Screening in physical and computer experiments

In many disciplines, scientists frequently encounter situations in which they must identify the few factors which significantly affect the response among numerous potential factors. Quite often, the sheer magnitude of the problem renders traditional (fractional) factorial experiments infeasible due to the extremely large number of observations that would be needed to successfully determine the active factors. Under the assumption of factor sparsity (where only a few of the many factors are active), another way of dealing with such a situation is to perform a screening experiment. The goal of a screening experiment is to sift through the large number of effects via designed experiments to separate the active from the inactive effects. Follow-up experiments can then be performed with only the small number of factors to fit a predictive model.;This dissertation addresses screening issues encountered in physical as well as in computer experiments. In physical experiments, in order to reduce the cost of experimentation, supersaturated designs are employed.
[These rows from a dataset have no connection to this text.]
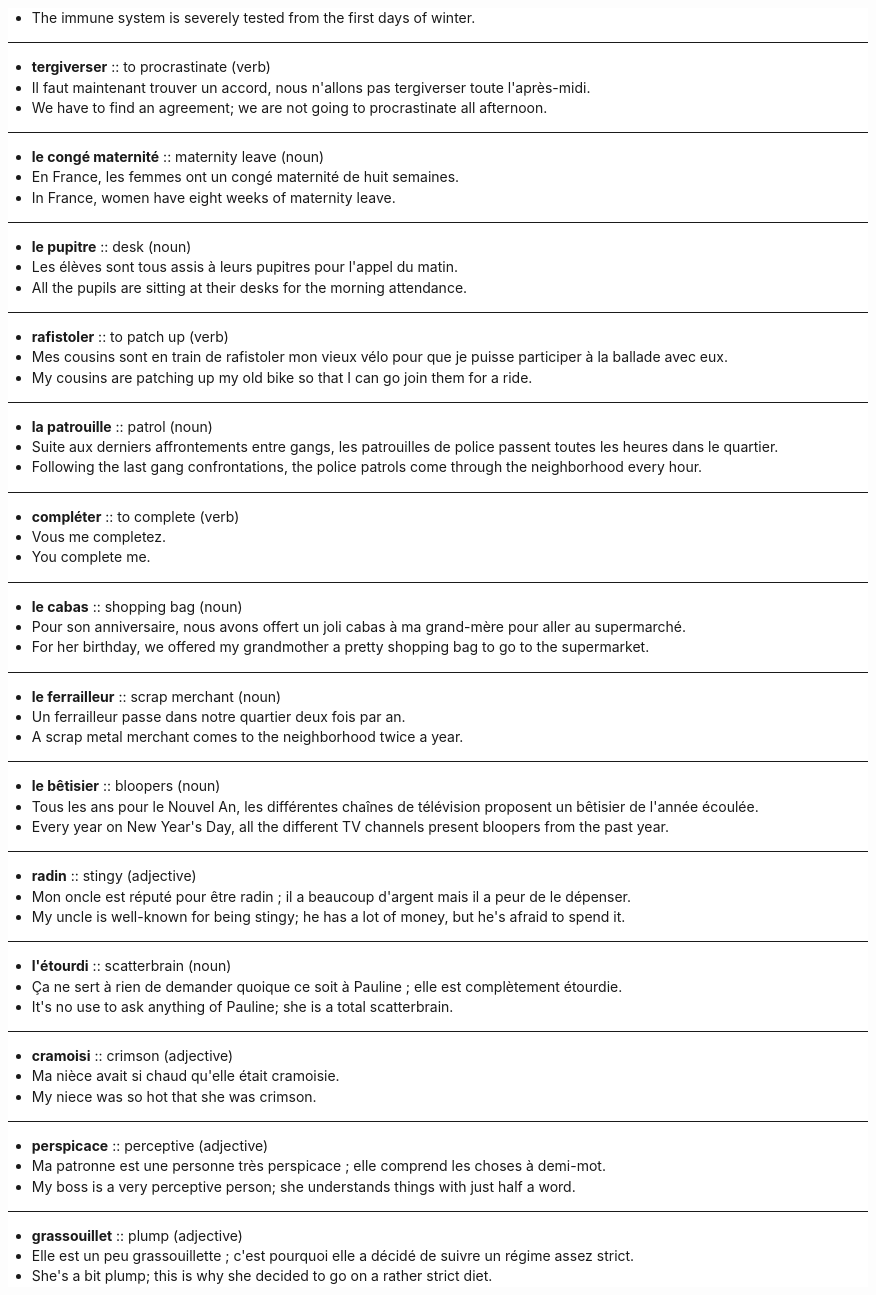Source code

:  * The immune system is severely tested from the first days of winter. 
----------
 * **tergiverser** :: to procrastinate (verb)
 * Il faut maintenant trouver un accord, nous n'allons pas tergiverser toute l'après-midi. 
 * We have to find an agreement; we are not going to procrastinate all afternoon. 
----------
 * **le congé maternité** :: maternity leave (noun)
 * En France, les femmes ont un congé maternité de huit semaines. 
 * In France, women have eight weeks of maternity leave. 
----------
 * **le pupitre** :: desk (noun)
 * Les élèves sont tous assis à leurs pupitres pour l'appel du matin. 
 * All the pupils are sitting at their desks for the morning attendance. 
----------
 * **rafistoler** :: to patch up (verb)
 * Mes cousins sont en train de rafistoler mon vieux vélo pour que je puisse participer à la ballade avec eux. 
 * My cousins are patching up my old bike so that I can go join them for a ride. 
----------
 * **la patrouille** :: patrol (noun)
 * Suite aux derniers affrontements entre gangs, les patrouilles de police passent toutes les heures dans le quartier. 
 * Following the last gang confrontations, the police patrols come through the neighborhood every hour. 
----------
 * **compléter** :: to complete (verb)
 * Vous me completez. 
 * You complete me. 
----------
 * **le cabas** :: shopping bag (noun)
 * Pour son anniversaire, nous avons offert un joli cabas à ma grand-mère pour aller au supermarché. 
 * For her birthday, we offered my grandmother a pretty shopping bag to go to the supermarket. 
----------
 * **le ferrailleur** :: scrap merchant (noun)
 * Un ferrailleur passe dans notre quartier deux fois par an. 
 * A scrap metal merchant comes to the neighborhood twice a year. 
----------
 * **le bêtisier** :: bloopers (noun)
 * Tous les ans pour le Nouvel An, les différentes chaînes de télévision proposent un bêtisier de l'année écoulée. 
 * Every year on New Year's Day, all the different TV channels present bloopers from the past year. 
----------
 * **radin** :: stingy (adjective)
 * Mon oncle est réputé pour être radin ; il a beaucoup d'argent mais il a peur de le dépenser. 
 * My uncle is well-known for being stingy; he has a lot of money, but he's afraid to spend it. 
----------
 * **l'étourdi** :: scatterbrain (noun)
 * Ça ne sert à rien de demander quoique ce soit à Pauline ; elle est complètement étourdie. 
 * It's no use to ask anything of Pauline; she is a total scatterbrain. 
----------
 * **cramoisi** :: crimson (adjective)
 * Ma nièce avait si chaud qu'elle était cramoisie. 
 * My niece was so hot that she was crimson. 
----------
 * **perspicace** :: perceptive (adjective)
 * Ma patronne est une personne très perspicace ; elle comprend les choses à demi-mot. 
 * My boss is a very perceptive person; she understands things with just half a word. 
----------
 * **grassouillet** :: plump (adjective)
 * Elle est un peu grassouillette ; c'est pourquoi elle a décidé de suivre un régime assez strict. 
 * She's a bit plump; this is why she decided to go on a rather strict diet.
Supersaturated designs are designs in which the number of observations is smaller than the number of factors under investigation. This dissertation proposes a way of constructing supersaturated designs. The particular structure of the constructed designs allows for easy examination of the properties of these designs. Then, in an extensive study, multiple analysis methods for screening experiments are compared in their ability to correctly classify factors as either active or inactive.;In some situations, it is economically, morally, or temporally not feasible to run a comprehensive physical experiment. However, it might be feasible to conduct a computer experiment. If the physical process can be described by a mathematical model which can be implemented as a computer code and the methods exist for solving this model in finite time, then one can run the computer code to produce a "response" at any combination of values of the inputs. In other words, one can conduct a computer experiment. This dissertation proposes an algorithm for constructing experimental designs suitable for computer experiments when the experimental region is a constrained polytope. These designs are particularly suitable for screening in computer experiments where the assumption is that only a subset of input variables significantly affects the response.